2) Regarding Indochina: It turns out JFK had been urging the US to avoid military involvement in Vietnam since at least 1951, and he includes a 1954 speech reiterating in the clearest terms his earlier warning that such intervention would be virtually impossible to win and a "doomed failure" (p. 89).
3) Nuclear disarmament and sustainable world peace are his crystal-clear foreign policy themes, no conversion necessary. For example, point 11 of the Twelve-Point Agenda that opens the book: We must begin to develop new, workable programs for peace and the control of arms, followed by specific initiatives to accomplish these goals (pp. xiv-xv). Mutual understanding and cooperation are also themes that he returns to repeatedly.
4) Domestic policy: There's another section laying out his commitment to policies including civil liberties, scientific research, all levels of education including a new horizon for [African American] education, and equal opportunity and economic justice for all [people] of all ages, races, and creeds (this was 52 years ago so I updated a couple of terms).
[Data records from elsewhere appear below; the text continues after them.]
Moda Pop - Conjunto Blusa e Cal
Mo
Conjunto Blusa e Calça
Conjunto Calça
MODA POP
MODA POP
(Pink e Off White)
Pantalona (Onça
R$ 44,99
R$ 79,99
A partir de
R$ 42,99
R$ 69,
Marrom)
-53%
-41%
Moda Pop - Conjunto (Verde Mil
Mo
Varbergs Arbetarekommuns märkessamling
5) Latin America: he says a lot of great stuff but I'll cut to the part about Bolivar and Castro:
Just as we must recall our own revolutionary past in order to understand the spirit and the significance of the anti-colonialist uprisings in Asia and Africa, we should now reread the life of Simon Bolivar, the great Liberator ... of South America, in order to comprehend the new contagion for liberty and reform now spreading south of our borders. On an earlier trip throughout Latin America, I became familiar with the hopes and burdens which characterize this tide of Latin nationalism.
Fidel Castro is part of the legacy of Bolívar, who led his men over the Andes Mountains, vowing war to the death against Spanish rule, saying, "Where a goat can pass, so can an army. Castro is also part of the frustration of that earlier revolution which won its war against Spain but left largely untouched the indigenous feudal order. "To serve a revolution is to plow the sea," Bolívar said in despair as he lived to see the failure of his efforts at social reform.
Whether Castro would have taken a more rational course after his victory had the United States Government not backed the dictator Batista so long and so uncritically, and had it given the fiery young rebel a warmer welcome in his hour of triumph, especially on his trip to this country, we cannot be sure.
But Cuba is not an isolated case. We can still show our concern for liberty and our opposition to the status quo in our relations with the other Latin American dictators who now, or in the future, try to suppress their people's aspirations. And we can take the long delayed positive measures that are required to enable the revolutionary wave sweeping Latin America to move through relatively peaceful channels and to be harness to the great constructive tasks at hand. (pp. 167-69)
And so on. As I say nearly every page is wow! and hell yes, even the cold warrior bits, which contra Chomsky are rather tame and very clearly subordinated to his larger peace strategy. Anyway I'll keep browsing and post a few more highlights later.